All cells were analyzed with different Ginkgo parameters: global (normalized read counts) versus independent normalization (sample with lowest IOD = the ratio between the read coverage variance and the mean) and fixed or variable bin size of 500Kb, 1 Mb, 2.5 Mb and 10 Mb for a total of 14 different Gingko settings tested.

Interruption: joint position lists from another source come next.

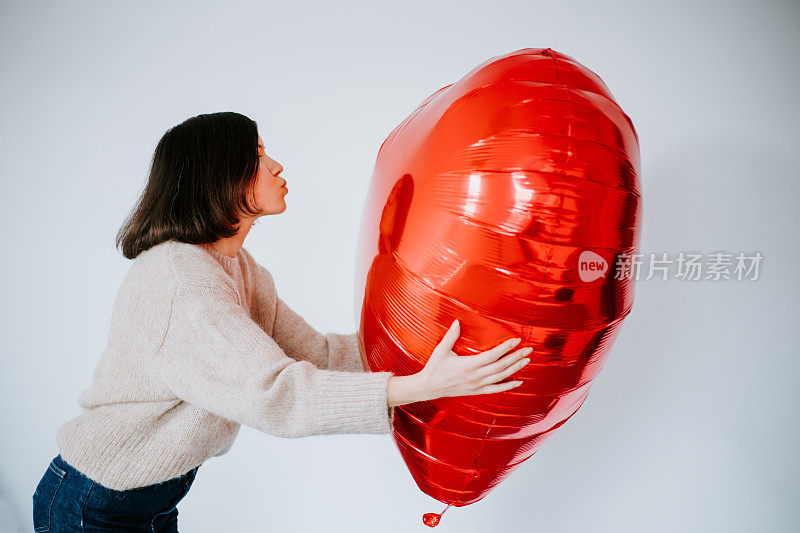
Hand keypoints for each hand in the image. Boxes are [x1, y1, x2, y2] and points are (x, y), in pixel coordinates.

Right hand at [386, 319, 531, 406]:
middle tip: (528, 350)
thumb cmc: (435, 367)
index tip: (516, 340)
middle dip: (516, 357)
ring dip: (515, 369)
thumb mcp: (441, 350)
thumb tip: (457, 321)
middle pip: (501, 366)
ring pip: (501, 377)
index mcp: (468, 365)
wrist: (429, 387)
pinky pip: (496, 389)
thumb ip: (451, 335)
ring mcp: (478, 385)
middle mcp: (476, 376)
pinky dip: (509, 386)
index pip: (492, 356)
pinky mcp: (477, 391)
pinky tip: (519, 381)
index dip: (506, 348)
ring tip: (526, 360)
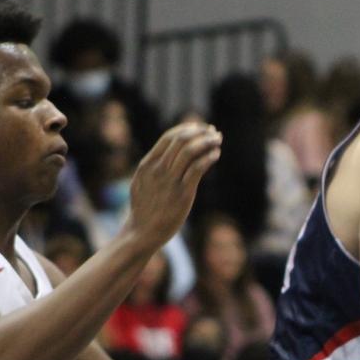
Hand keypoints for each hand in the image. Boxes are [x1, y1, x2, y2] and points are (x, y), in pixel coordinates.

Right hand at [125, 122, 222, 247]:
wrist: (142, 232)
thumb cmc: (144, 209)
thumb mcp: (141, 182)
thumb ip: (153, 167)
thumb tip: (165, 155)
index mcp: (147, 164)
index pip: (169, 137)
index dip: (187, 128)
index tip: (200, 127)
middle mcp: (158, 169)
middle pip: (181, 140)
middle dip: (200, 132)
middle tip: (213, 131)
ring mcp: (170, 181)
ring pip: (190, 151)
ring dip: (207, 141)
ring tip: (217, 140)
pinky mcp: (183, 193)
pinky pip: (197, 168)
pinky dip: (209, 158)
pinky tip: (216, 154)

For our analysis, we selected the 2.5 Mb variable window size with global normalization (setting #9). Gingko settings #1–5 performed slightly better in terms of correct aneuploidy calls, but they also called false positive chromosome gains or losses in the mock aneuploidy conditions or in the trisomic diploid cells. Ploidy number was assigned based on the lowest sum of squares error across continuous putative copy number state space. The near second best ploidy state was also incorrect in the majority of cases (with the exception being our chosen condition #9), in which the correct ploidy sum of squares was higher than the second best option.

qPCR on single cells

To further examine the differences in amplification of senescent cells vs proliferating cells we performed qPCR as listed above on 10 more proliferating and senescence single cells as well as five trisomy 21 cells. A student’s t-test was used to determine significant differences at each cycle between proliferating and senescent cells. One proliferating cell was not used in this analysis because it was determined to be an outlier by Grubb’s test (GraphPad Software).

All sequencing data are publicly available through the Sequence Read Archive (SRA34) under study ID: PRJNA487805 “scL-WGS of proliferative and senescent cells”.